TASK ITEM:
Write the next part of the passage about youth autonomy and anti-bullying programs, picking up right after its final sentence.

PASSAGE:

***

Ask yourself if the solutions being proposed to deal with problems affecting youth deal with the systemic forces that endanger youth by depriving them of autonomy or if they simply reinscribe the adult supremacist logic which creates many of these problems in the first place. The vast majority of books, movies, television news reports, legislation, etc. that aim to tackle the problem of youth on youth violence and harassment (euphemistically termed "bullying") do little to solve the problem and sometimes even do a fair amount to make it worse. This is primarily because these "solutions" fail to take into account the structural forces which conspire to put youth into oppressive situations which they cannot choose to walk away from. Almost all adults have found themselves in a situation where they experienced alienation and unhappiness with the people around them whether it be at a university, a job, a place of worship, a community organization, or even an entire town. The reason that this sort of thing rarely drives adults to take their own lives or to resort to violence against others is not primarily because adults are more mature than youth are - it is that adults are more or less free to leave these situations and move on to one they are happier about. So "anti-bullying" programs which do not seek to ameliorate the lot of students by giving them greater control over their educational environment do little to actually address the problem.

***

DATASET EXCERPT:
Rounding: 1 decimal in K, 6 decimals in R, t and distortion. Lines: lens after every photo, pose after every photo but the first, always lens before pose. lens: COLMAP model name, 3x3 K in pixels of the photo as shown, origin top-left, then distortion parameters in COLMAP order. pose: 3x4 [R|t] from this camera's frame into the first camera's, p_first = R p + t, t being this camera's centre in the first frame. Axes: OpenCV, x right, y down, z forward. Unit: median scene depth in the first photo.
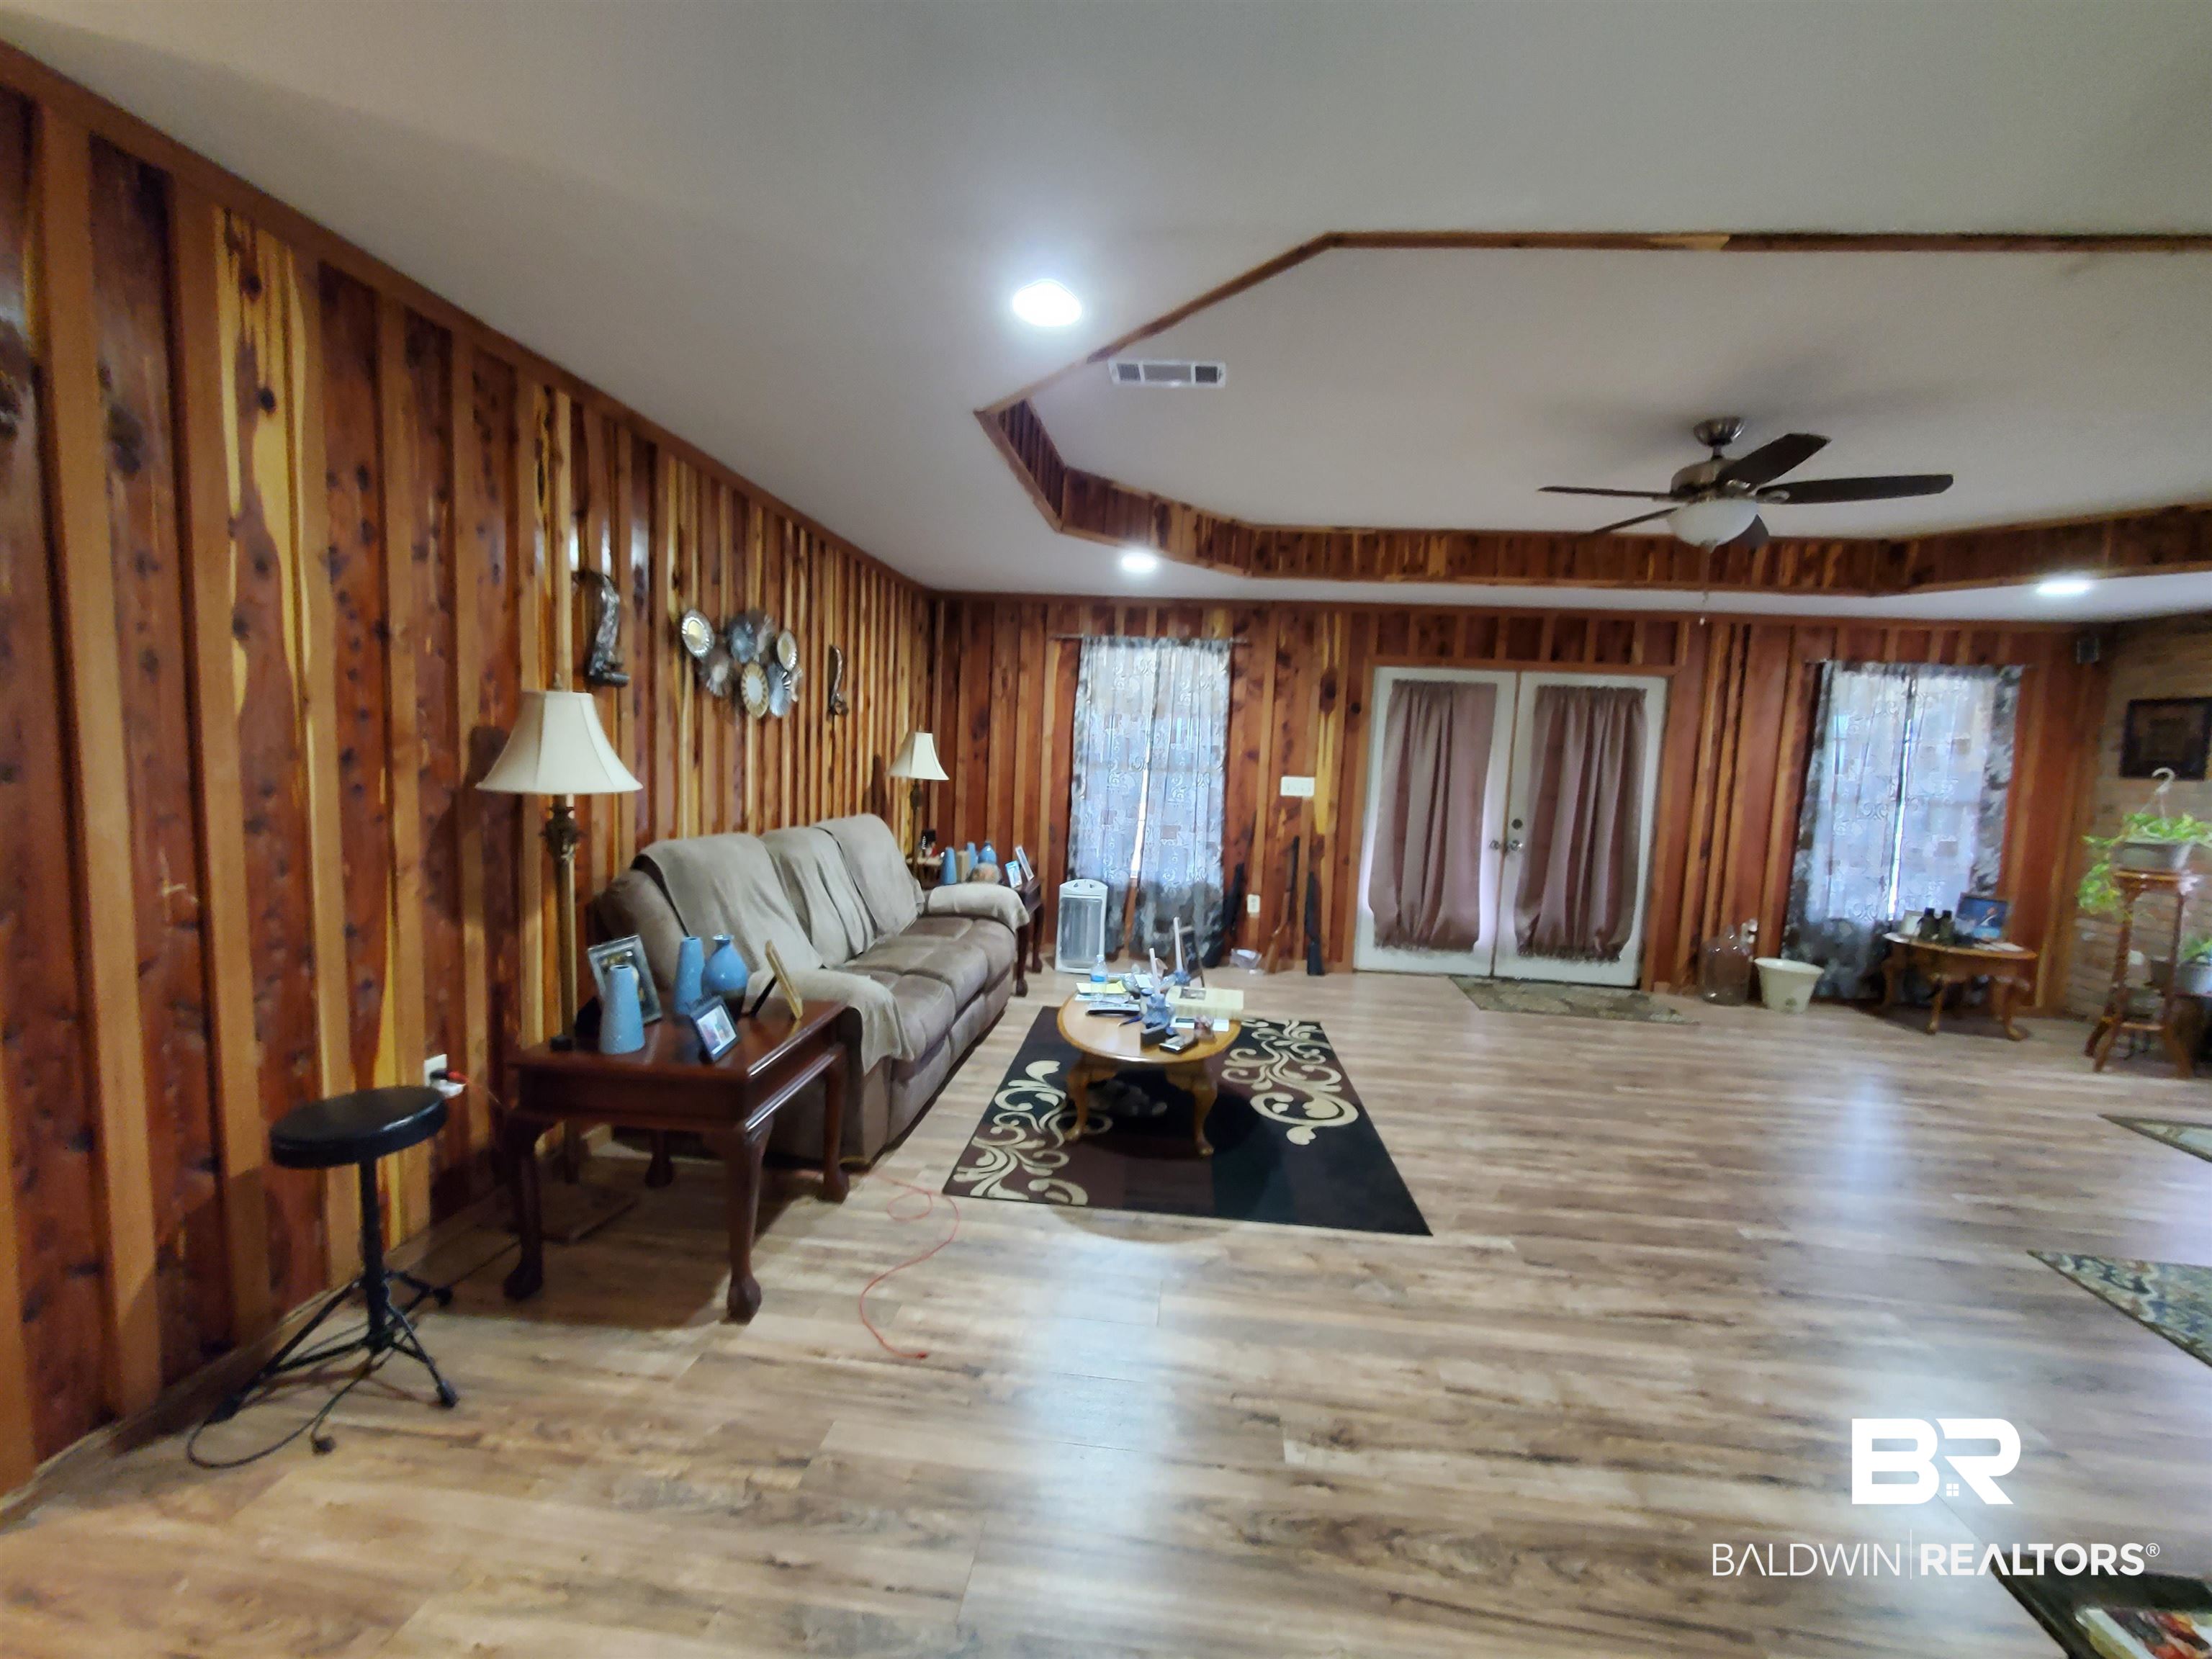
lens RADIAL K [[881.4, 0, 1118.3], [0, 881.4, 829.5], [0, 0, 1]] dist [-0.002996, -0.000368]
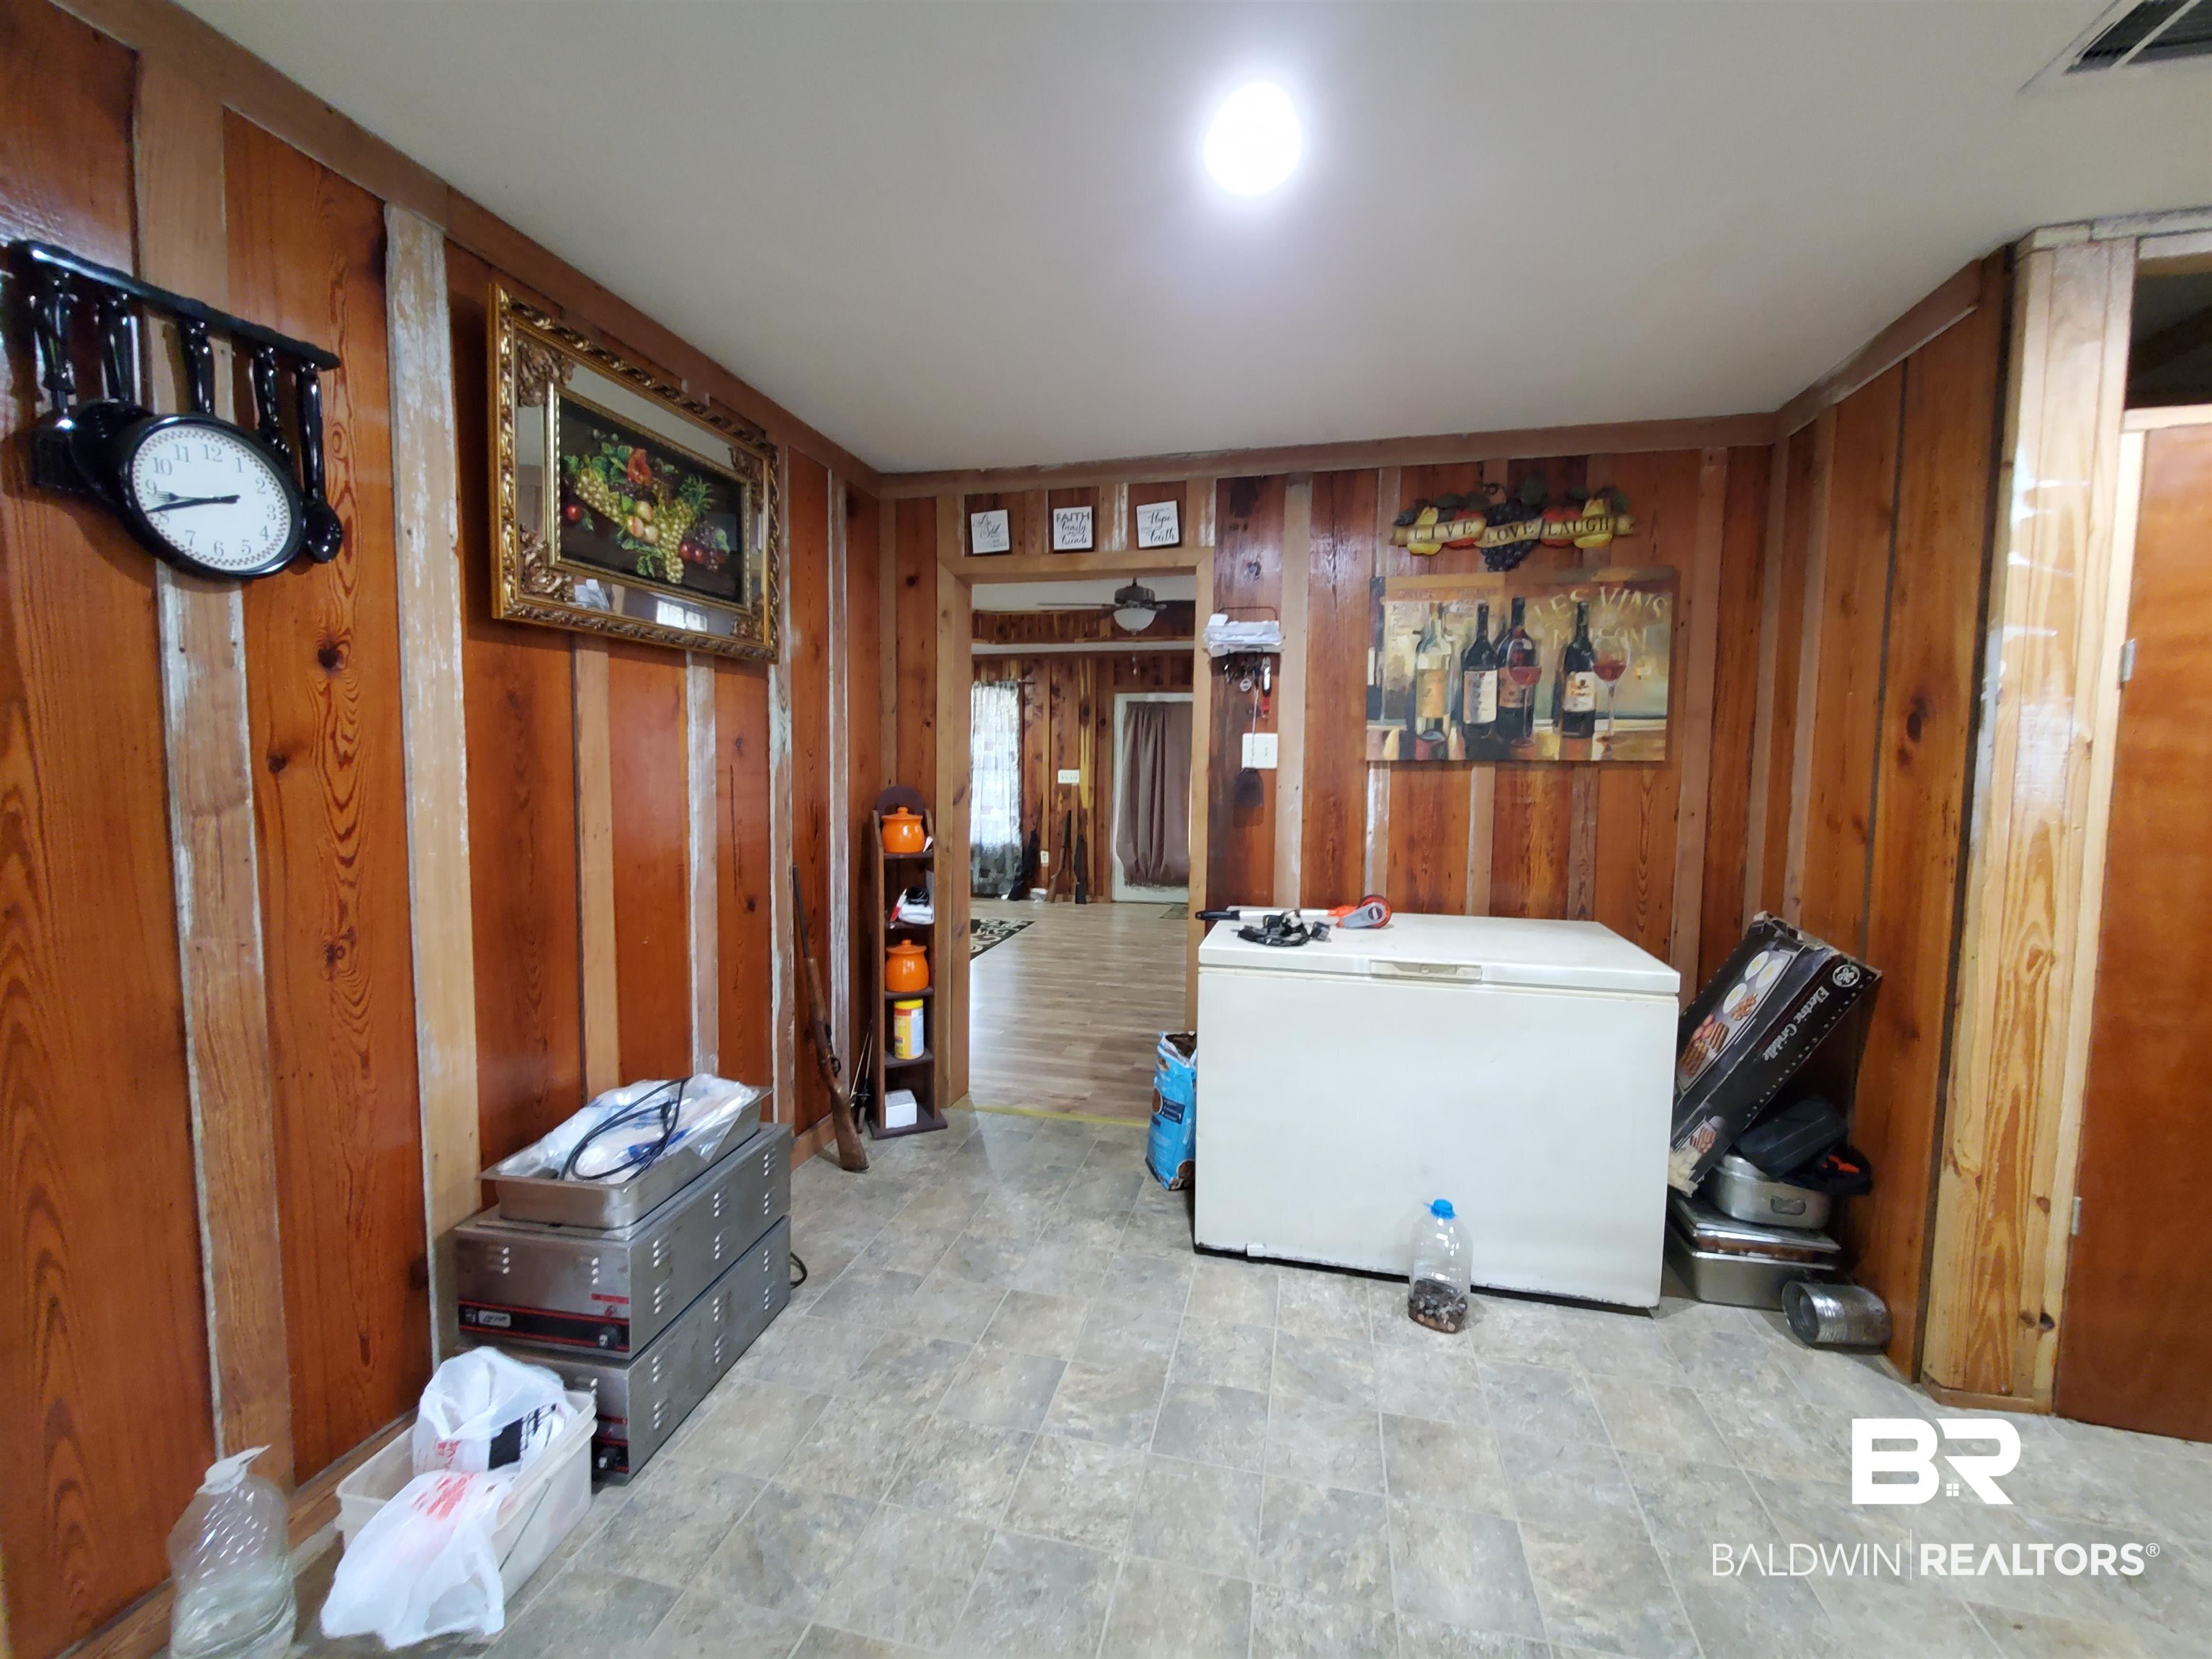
lens RADIAL K [[881.4, 0, 1118.1], [0, 881.4, 828.5], [0, 0, 1]] dist [-0.002996, -0.000368]
pose [[0.991119, -0.025033, -0.130601, 0.526468], [0.022438, 0.999521, -0.021306, 0.078984], [0.131072, 0.018186, 0.991206, -0.500854]]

***

ANSWER FOR THE TASK:
Another prime example of this phenomenon is how the issue of LGBT youth homelessness is framed, particularly within the context of the LGBT community. When LGBT people and their supporters speak about the tragedy of youth who are homeless due to rejection by their families on the basis of their sexuality and/or gender identity, the villain is always spoken of the in the vaguest possible terms. It's "homophobia" or "religious fundamentalism" or simply the fact that the young person's parents are bad. All of this is true, but it does little to address the problem of LGBT youth homelessness itself. There will unfortunately always be homophobes and religious fanatics among us. Hopefully there will be fewer of them in the future, but they are unlikely to become extinct any time soon. The reason that LGBT youth are in such a vulnerable position is not simply that many of them have parents who are bigots and fools. That is also true of plenty of LGBT adults who seem to do just fine for themselves. It is because of the legal, political, social, cultural, and economic forces which conspire to make young people without an adult patron essentially helpless in our society. There are almost no jobs where a young person without a diploma can earn a decent living. There are few social services that she is able to access on her own. Due to her age, she may not be legally allowed to sign the paperwork necessary to rent an apartment even in the very unlikely event that she comes into enough money to afford one. It is the evil of ageism even more than the evil of homophobia which works to incapacitate homeless LGBT youth and keep them in a dire situation. And what is worse, focusing solely on homophobia while ignoring institutionalized ageism virtually assures that the problem will never go away.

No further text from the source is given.